Neurotoxicology. 2021 Jan;82:167-176. doi: 10.1016/j.neuro.2020.12.008. Epub 2020 Dec 23.
Silver nanoparticles (AgNPs) are widely applied in various aspects of life. However, recent studies reported their potential toxicity both on environment and human health. The present study aimed to unravel the underlying molecular mechanisms involved in AgNPs-induced brain toxicity. Moreover, chemopreventive effect of tranilast, an analogue of tryptophan metabolite and a mast cell membrane stabilizer was evaluated. Thirty Sprague Dawley rats were enrolled equally into Normal control group, AgNPs-intoxicated group (50 mg/kg, 3 times/week) and tranilast (300 mg/kg, 3 times/week)+AgNPs group. AgNPs administration triggered brain oxidative stress as depicted by reduced Nrf-2 expression, decreased TAC and GSH as well as upregulated brain lipid peroxidation. The apparent brain oxidative damage was accompanied by elevated levels of inflammatory cytokines (IL-1β, IL-6 and TNF-α). Moreover, brain levels of TLR4, NLRP3 and caspase-1 were up-regulated. Additionally, histological study indicated marked cellular injury in cerebrum and cerebellum specimens. This was concomitant with elevated serum CK activity and CK-BB level. On the other hand, tanilast administration remarkably alleviated AgNPs-induced brain toxicity. The present study shed the light on implication of TLR4/NLRP3 axis and NrF2 in AgNPs-induced brain toxicity. In addition, it explored the potential protective effect of tranilast on AgNPs-induced brain injury via antioxidant and anti-inflammatory efficacies.

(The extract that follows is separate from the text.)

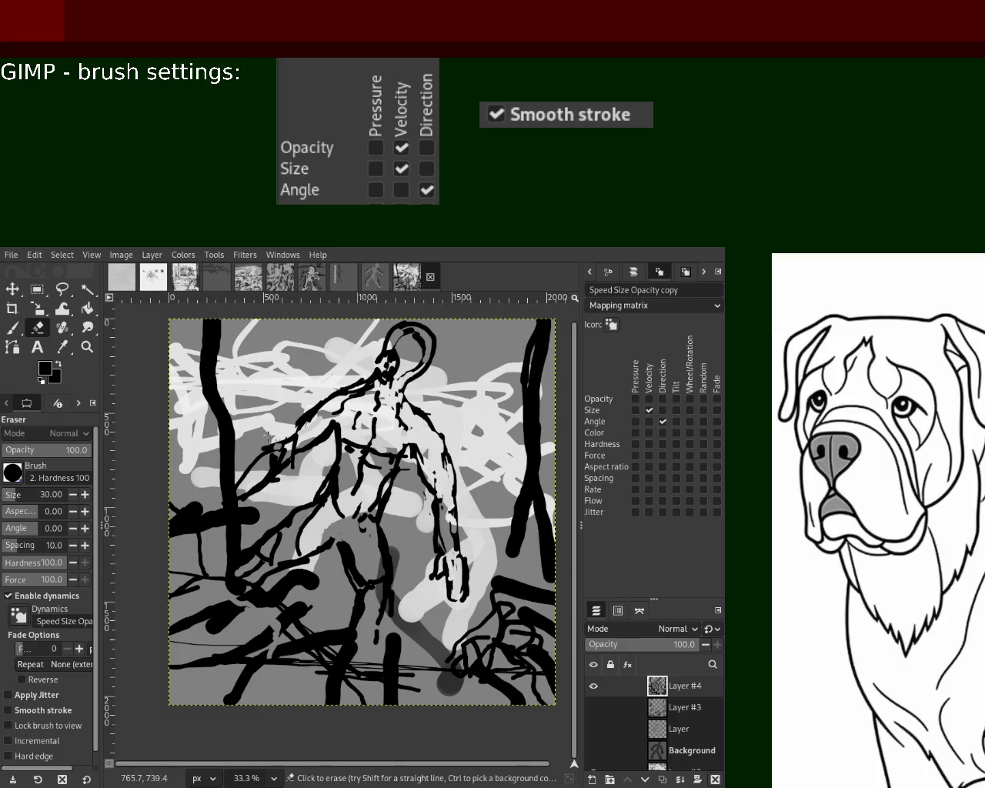
{"action": "key", "text": "p"}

纳米银颗粒(AgNPs)广泛应用于生活的各个方面。然而,最近的研究报告称,它们对环境和人类健康具有潜在毒性。本研究旨在揭示 AgNPs 诱导的脑毒性的潜在分子机制。此外,还评估了曲尼司特(色氨酸代谢物的类似物和肥大细胞膜稳定剂)的化学预防作用。将 30 只 Sprague Dawley 大鼠平均分为正常对照组、AgNPs 中毒组(50mg/kg,每周 3 次)和曲尼司特(300mg/kg,每周 3 次)+AgNPs 组。AgNPs 给药引发了脑氧化应激,表现为 Nrf-2 表达减少、TAC 和 GSH 减少以及脑脂质过氧化增加。明显的脑氧化损伤伴随着炎症细胞因子(IL-1β、IL-6 和 TNF-α)水平的升高。此外,脑内 TLR4、NLRP3 和 caspase-1 的水平也升高。此外,组织学研究表明大脑和小脑标本中存在明显的细胞损伤。这与血清 CK 活性和 CK-BB 水平的升高相一致。另一方面,曲尼司特给药显著减轻了 AgNPs 诱导的脑毒性。本研究揭示了 TLR4/NLRP3 轴和 NrF2 在 AgNPs 诱导的脑毒性中的作用。此外,它还通过抗氧化和抗炎作用探讨了曲尼司特对 AgNPs 诱导的脑损伤的潜在保护作用。